UniCredit SpA (UCG)’s plans to increase profit will be hit by the economic slowdown in central and eastern Europe because the region contributes more than half of pretax profits, according to Barclays Plc. (BARC)
“We see slowing economic growth in the region combined with interest rate movements as headwinds to the net interest margin, volume growth and credit quality,” Antonio Rizzo and Rohith Chandra-Rajan, analysts at Barclays in London, wrote in an e-mailed report today. They lowered their earnings estimates for the bank by 8 percent this year and 4 percent in 2014.
UniCredit is reviewing strategies in central and eastern Europe to strengthen its finances as Italy’s longest recession is hurting earnings in its main market. Chief Executive Officer Federico Ghizzoni said in March that the bank will reduce its financial projections because of the recession in Italy and the rest of Europe.

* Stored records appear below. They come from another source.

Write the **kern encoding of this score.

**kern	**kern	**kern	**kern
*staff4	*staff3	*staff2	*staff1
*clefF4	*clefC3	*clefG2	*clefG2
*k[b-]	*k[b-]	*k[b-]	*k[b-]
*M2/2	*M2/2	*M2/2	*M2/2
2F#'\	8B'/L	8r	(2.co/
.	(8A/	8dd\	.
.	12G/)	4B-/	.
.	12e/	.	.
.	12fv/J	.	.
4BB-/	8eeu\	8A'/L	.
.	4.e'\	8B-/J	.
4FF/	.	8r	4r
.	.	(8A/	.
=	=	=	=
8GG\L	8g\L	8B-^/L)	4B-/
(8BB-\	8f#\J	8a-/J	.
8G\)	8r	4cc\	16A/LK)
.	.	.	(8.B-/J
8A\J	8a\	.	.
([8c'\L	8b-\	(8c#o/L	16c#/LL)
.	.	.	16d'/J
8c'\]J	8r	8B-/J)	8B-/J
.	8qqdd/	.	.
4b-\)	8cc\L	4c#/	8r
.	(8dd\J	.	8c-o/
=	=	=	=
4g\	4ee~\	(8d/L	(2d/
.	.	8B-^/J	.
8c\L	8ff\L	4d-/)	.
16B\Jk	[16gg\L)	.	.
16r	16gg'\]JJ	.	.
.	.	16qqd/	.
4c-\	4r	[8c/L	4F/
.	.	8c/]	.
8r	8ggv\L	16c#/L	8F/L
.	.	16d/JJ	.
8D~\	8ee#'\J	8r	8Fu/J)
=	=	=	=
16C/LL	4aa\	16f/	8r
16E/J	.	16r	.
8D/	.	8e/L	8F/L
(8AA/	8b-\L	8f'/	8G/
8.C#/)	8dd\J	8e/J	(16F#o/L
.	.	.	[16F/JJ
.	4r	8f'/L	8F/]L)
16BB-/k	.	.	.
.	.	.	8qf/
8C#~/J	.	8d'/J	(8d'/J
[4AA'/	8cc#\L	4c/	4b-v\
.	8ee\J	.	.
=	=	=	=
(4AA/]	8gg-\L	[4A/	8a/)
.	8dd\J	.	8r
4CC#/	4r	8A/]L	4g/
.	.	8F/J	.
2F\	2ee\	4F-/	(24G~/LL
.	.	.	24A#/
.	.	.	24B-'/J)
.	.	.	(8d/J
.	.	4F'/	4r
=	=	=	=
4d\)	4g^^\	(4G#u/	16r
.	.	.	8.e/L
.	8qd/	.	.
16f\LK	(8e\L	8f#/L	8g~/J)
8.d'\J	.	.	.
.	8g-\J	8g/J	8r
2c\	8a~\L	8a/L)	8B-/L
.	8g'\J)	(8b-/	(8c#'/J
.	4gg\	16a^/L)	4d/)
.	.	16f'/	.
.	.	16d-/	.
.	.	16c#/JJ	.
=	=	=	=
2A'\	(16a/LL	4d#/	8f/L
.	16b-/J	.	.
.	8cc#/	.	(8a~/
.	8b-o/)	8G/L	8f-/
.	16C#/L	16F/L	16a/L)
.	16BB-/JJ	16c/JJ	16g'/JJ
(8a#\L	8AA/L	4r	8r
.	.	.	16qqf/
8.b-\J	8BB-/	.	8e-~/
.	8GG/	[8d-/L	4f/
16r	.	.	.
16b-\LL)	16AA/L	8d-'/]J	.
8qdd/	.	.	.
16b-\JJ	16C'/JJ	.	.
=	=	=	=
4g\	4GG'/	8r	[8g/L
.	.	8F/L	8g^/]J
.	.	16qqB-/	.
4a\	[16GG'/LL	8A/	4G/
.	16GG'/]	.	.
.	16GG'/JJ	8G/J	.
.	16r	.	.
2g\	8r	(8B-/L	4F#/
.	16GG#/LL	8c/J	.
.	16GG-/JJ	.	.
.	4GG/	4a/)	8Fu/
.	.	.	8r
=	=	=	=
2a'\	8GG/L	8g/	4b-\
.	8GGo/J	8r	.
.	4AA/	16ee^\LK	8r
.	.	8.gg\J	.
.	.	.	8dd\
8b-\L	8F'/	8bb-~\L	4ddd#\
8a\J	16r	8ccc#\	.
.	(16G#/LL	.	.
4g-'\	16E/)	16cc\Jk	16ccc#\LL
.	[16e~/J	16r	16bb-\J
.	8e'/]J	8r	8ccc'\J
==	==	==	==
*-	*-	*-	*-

Barclays expects UniCredit to report weaker net interest income this year, a third of which is generated in emerging market economies in Europe. UniCredit’s unit in Turkey will be affected by higher funding costs in the period, while the Polish division will probably see deposit-led margin contraction and limited volume growth, the analysts said.
UniCredit, which posted net income of 449 million euros ($592 million) in the first quarter, will report second-quarter earnings on Aug. 6.